GasLog Ltd, LNG shipowner and parent of the publicly traded partnership, saw an upgrade from Citi today as dropdowns from the parent look more promising.

Shipping research analyst Chris Wetherbee bumped up production forecasts for global LNG production to 194 million tonnes per annum (mtpa) by 2022, compared to an earlier forecast of 153 mtpa.

Along with increasing cargoes, ship supply appears manageable, with some 119 newbuildings expected to be deliveried. More of those newbuildings are likewise seeing slippage to "be better aligned with the expected liquefaction ramp."

The "LNG carrier (market) is beginning to turn the corner from 2016's trough." Wetherbee said.

At the owner level, Wetherbee upgraded Peter Livanos-led GasLog to 'buy' with a $19 target. Improving fundamentals for LNG rates should create more opportunities to drop down some of the 23 on-the-water ships or five newbuildings to the partnership.
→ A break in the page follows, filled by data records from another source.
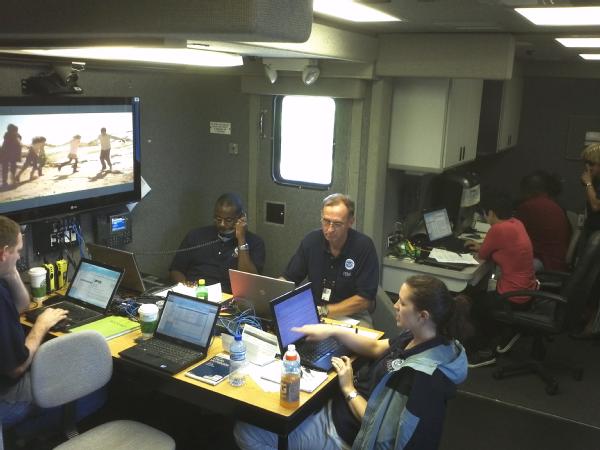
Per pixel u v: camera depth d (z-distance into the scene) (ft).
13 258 8.07
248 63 12.34
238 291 9.28
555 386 11.59
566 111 18.39
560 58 16.24
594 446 9.93
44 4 3.33
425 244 14.56
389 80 12.06
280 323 8.03
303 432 7.46
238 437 7.80
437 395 6.39
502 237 12.48
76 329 8.76
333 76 11.62
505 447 9.80
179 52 6.85
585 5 6.46
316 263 10.27
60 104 9.61
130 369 7.86
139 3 3.05
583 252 11.30
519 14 7.64
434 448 6.43
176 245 13.33
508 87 16.58
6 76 9.11
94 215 11.05
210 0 2.89
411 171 13.00
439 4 6.93
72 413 7.73
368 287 9.92
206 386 7.28
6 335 7.33
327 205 9.72
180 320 8.43
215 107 13.48
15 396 7.78
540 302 12.91
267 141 13.08
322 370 7.72
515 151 19.26
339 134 12.31
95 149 10.38
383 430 6.54
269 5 2.89
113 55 7.10
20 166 9.09
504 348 13.03
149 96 11.96
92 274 9.77
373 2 6.91
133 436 7.32
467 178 15.57
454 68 10.67
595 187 14.05
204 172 13.83
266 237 13.67
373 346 8.30
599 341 14.39
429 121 12.16
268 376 7.56
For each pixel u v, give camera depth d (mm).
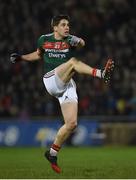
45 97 63156
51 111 62062
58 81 23422
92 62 68375
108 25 73438
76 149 50594
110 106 62531
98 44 70875
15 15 73188
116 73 66500
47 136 56812
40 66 66688
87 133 57188
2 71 67188
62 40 23734
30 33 71500
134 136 57031
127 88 64688
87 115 61625
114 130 57219
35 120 58188
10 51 69438
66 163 31484
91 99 62625
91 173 23328
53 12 73875
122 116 57812
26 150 48938
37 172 24000
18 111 62062
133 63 68688
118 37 71750
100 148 52469
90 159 35781
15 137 57531
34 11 73750
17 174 23016
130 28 72812
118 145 56938
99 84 64188
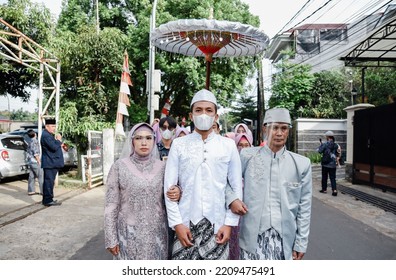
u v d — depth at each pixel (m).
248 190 2.77
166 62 13.09
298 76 20.52
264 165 2.76
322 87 20.62
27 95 14.17
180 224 2.58
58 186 9.70
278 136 2.72
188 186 2.65
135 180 2.75
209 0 13.14
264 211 2.70
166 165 2.75
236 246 3.12
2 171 9.80
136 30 13.25
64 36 10.98
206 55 4.36
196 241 2.62
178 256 2.68
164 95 15.09
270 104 21.62
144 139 2.79
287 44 25.80
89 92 10.55
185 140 2.74
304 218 2.72
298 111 20.38
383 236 5.62
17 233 5.38
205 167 2.64
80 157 10.66
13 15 10.55
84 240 5.10
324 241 5.30
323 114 19.95
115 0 14.55
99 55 10.33
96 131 10.04
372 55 11.06
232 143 2.75
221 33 4.07
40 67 9.38
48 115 9.80
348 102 19.97
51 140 7.26
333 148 9.44
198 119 2.65
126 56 9.35
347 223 6.41
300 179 2.74
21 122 26.34
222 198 2.68
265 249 2.68
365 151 10.52
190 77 12.91
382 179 9.73
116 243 2.72
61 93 10.96
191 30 4.04
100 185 10.09
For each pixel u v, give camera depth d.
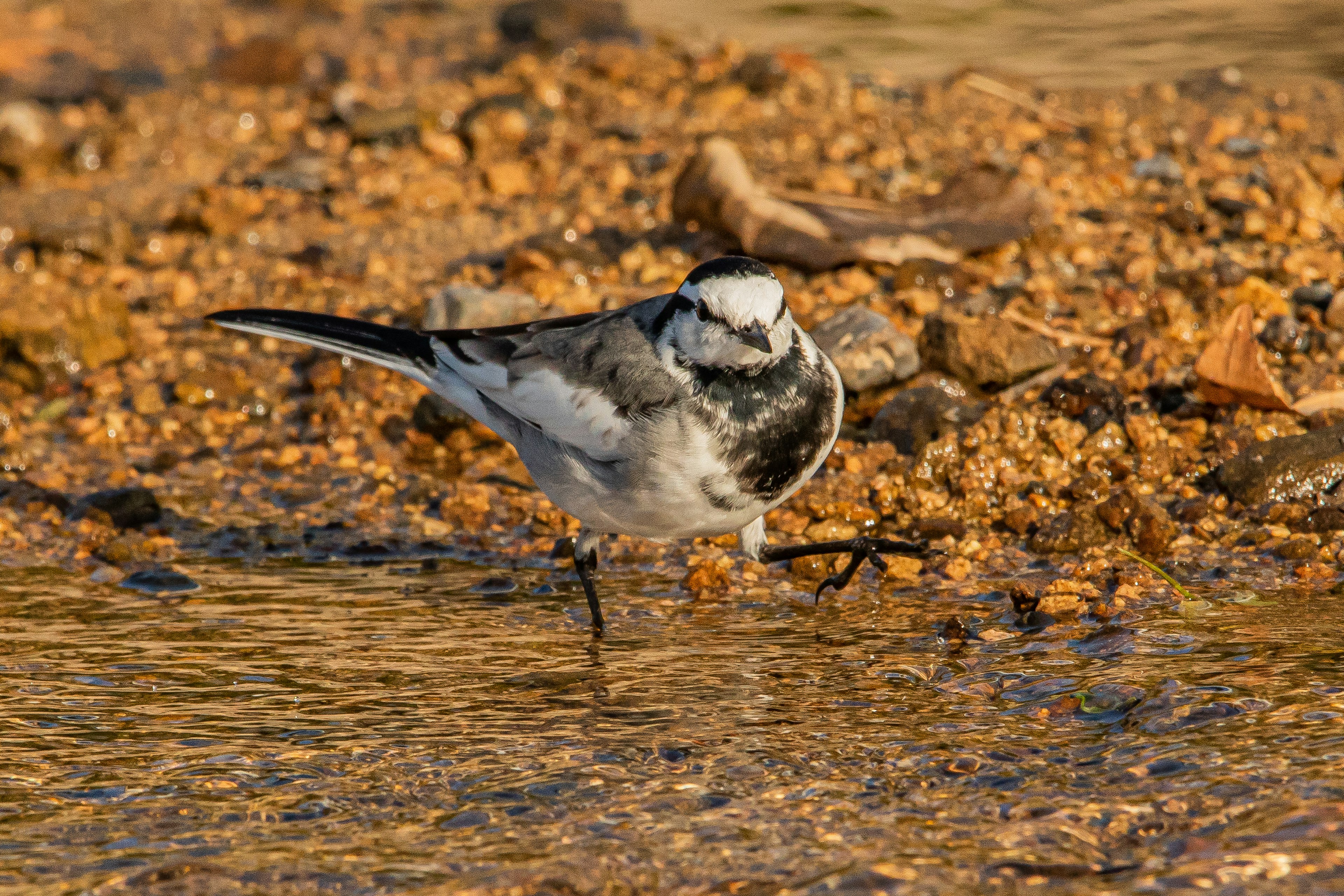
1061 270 14.84
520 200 17.89
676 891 5.93
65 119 21.61
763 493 8.70
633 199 17.42
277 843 6.54
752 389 8.45
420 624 9.71
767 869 6.09
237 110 21.83
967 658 8.56
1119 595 9.38
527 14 25.50
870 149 18.44
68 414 14.13
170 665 8.98
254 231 17.48
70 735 7.86
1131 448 11.77
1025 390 12.68
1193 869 5.80
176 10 27.59
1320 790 6.33
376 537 11.59
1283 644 8.28
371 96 22.23
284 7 27.89
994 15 25.53
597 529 9.30
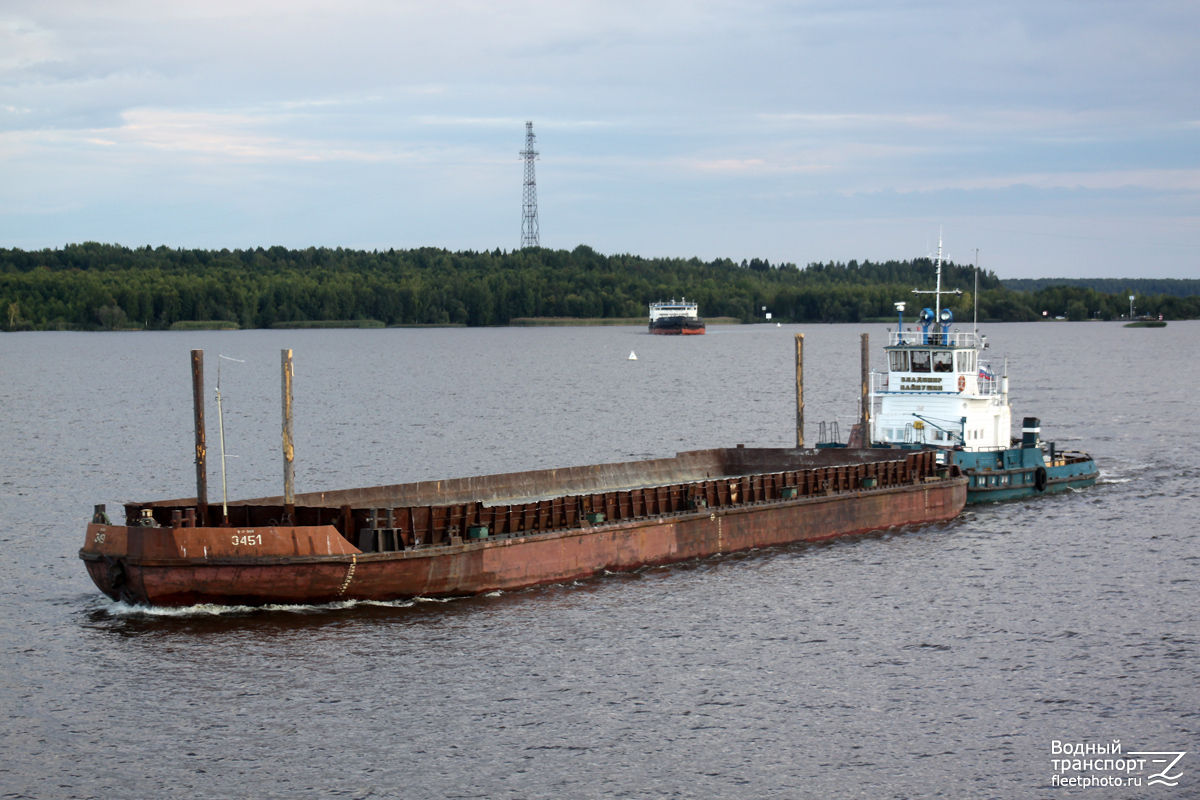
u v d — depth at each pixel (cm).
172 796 3603
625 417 13975
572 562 5788
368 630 4981
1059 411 14862
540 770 3784
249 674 4503
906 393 8525
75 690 4347
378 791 3647
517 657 4719
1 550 6400
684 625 5156
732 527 6500
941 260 8694
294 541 5028
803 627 5150
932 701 4322
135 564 5000
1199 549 6569
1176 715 4175
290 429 5544
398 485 6569
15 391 18175
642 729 4081
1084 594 5650
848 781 3722
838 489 7150
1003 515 7706
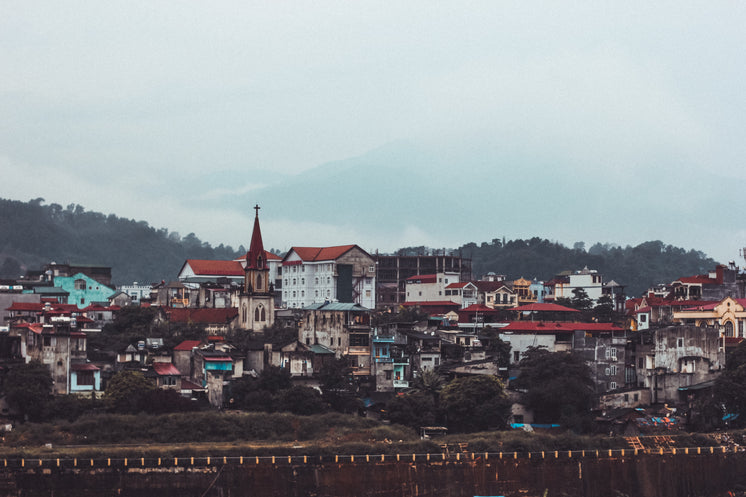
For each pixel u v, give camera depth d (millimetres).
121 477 158500
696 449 174875
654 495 172750
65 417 175500
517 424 190500
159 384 190500
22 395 173125
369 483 164750
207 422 177125
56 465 156625
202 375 195750
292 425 180375
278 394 190375
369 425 183375
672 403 199125
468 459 168750
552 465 171500
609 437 179375
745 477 174625
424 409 187500
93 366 186375
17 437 167750
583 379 195750
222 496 160000
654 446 176500
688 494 173375
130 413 178375
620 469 172875
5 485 155000
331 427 181375
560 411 189750
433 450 170875
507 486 169125
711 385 195250
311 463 163750
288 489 162125
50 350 182625
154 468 159375
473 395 188750
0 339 191500
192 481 159875
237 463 161375
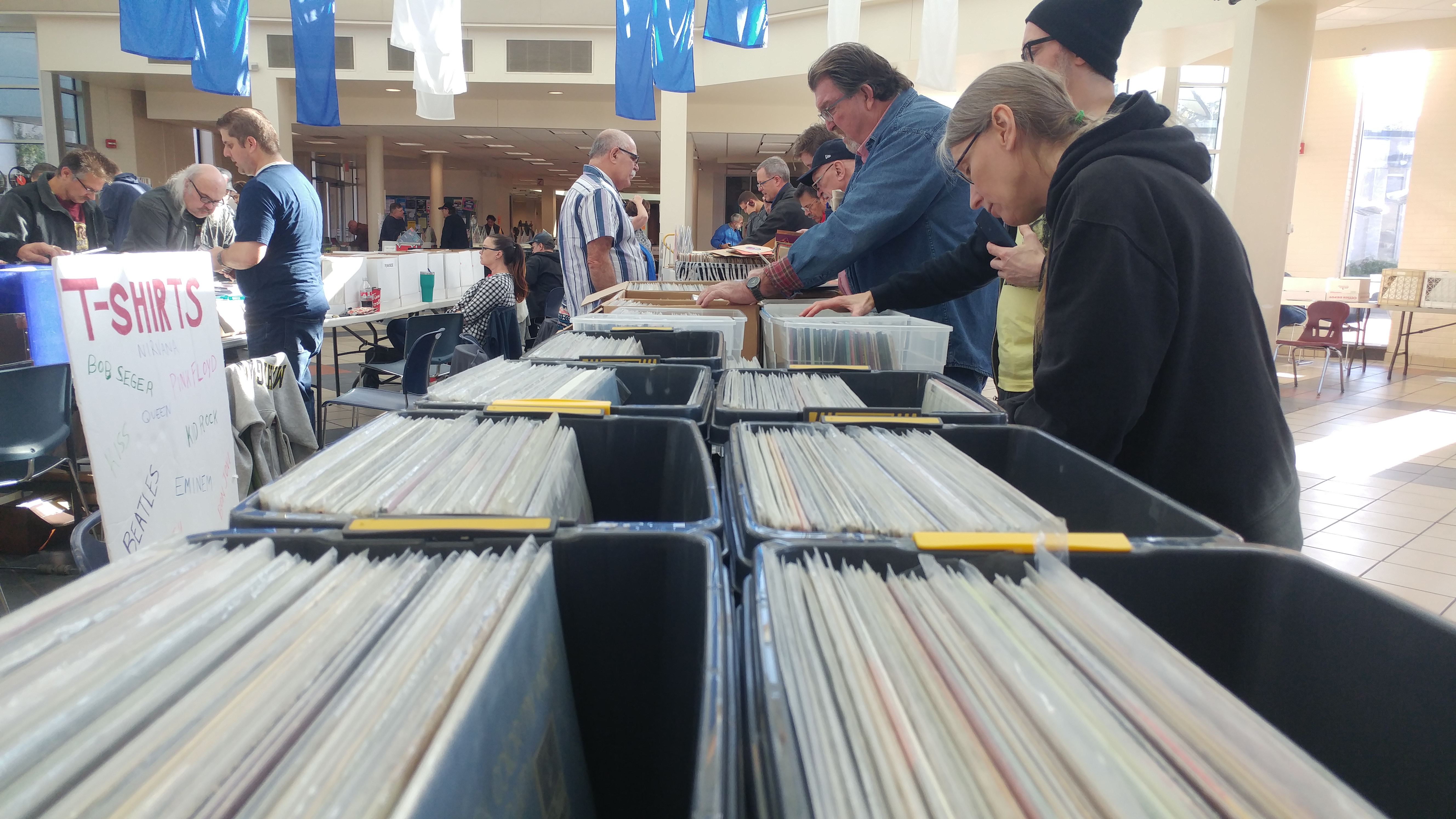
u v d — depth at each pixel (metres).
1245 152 5.58
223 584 0.42
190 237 4.45
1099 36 1.38
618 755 0.48
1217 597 0.47
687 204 10.48
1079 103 1.42
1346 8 6.27
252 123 3.08
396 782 0.28
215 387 2.01
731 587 0.49
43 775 0.30
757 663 0.36
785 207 4.90
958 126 1.07
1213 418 0.91
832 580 0.44
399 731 0.30
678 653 0.45
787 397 0.89
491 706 0.33
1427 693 0.38
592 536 0.46
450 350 4.54
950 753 0.32
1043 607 0.42
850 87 1.75
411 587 0.42
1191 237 0.90
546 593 0.42
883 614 0.41
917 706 0.34
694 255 4.20
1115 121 0.95
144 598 0.39
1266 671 0.46
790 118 11.41
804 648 0.37
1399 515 3.66
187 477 1.89
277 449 2.75
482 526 0.46
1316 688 0.44
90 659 0.34
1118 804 0.29
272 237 3.16
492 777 0.32
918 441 0.72
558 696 0.41
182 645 0.37
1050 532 0.48
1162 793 0.30
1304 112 5.57
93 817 0.28
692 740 0.40
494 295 5.01
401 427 0.71
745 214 8.71
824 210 3.83
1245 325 0.92
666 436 0.74
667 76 6.95
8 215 4.45
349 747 0.30
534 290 6.47
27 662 0.35
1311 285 8.32
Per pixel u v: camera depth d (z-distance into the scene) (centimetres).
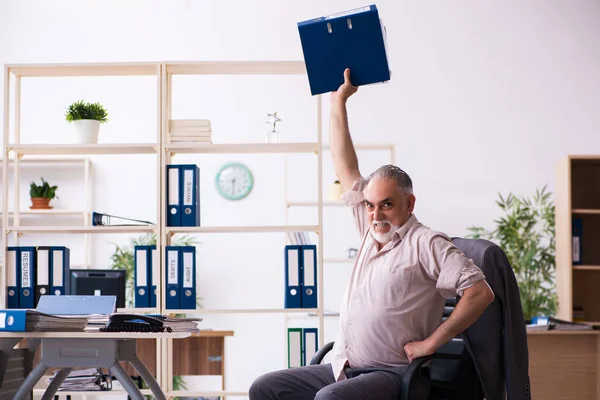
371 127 655
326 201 606
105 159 647
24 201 637
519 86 657
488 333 284
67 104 651
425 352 275
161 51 657
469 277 273
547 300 585
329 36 307
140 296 412
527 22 660
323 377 304
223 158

With investor appetite for marine partnerships returning, GasLog Partners may be able to raise new capital for those dropdowns. In turn, GasLog will be able to reduce its $2.6bn in debt and enjoy higher distributions from the partnership.

"The equity markets have reopened for GasLog's (partnership), allowing for dropdowns from GasLog to the (partnership) to resume," Wetherbee said. "with associated distribution increases and equity releases up from the partnership to GasLog Ltd."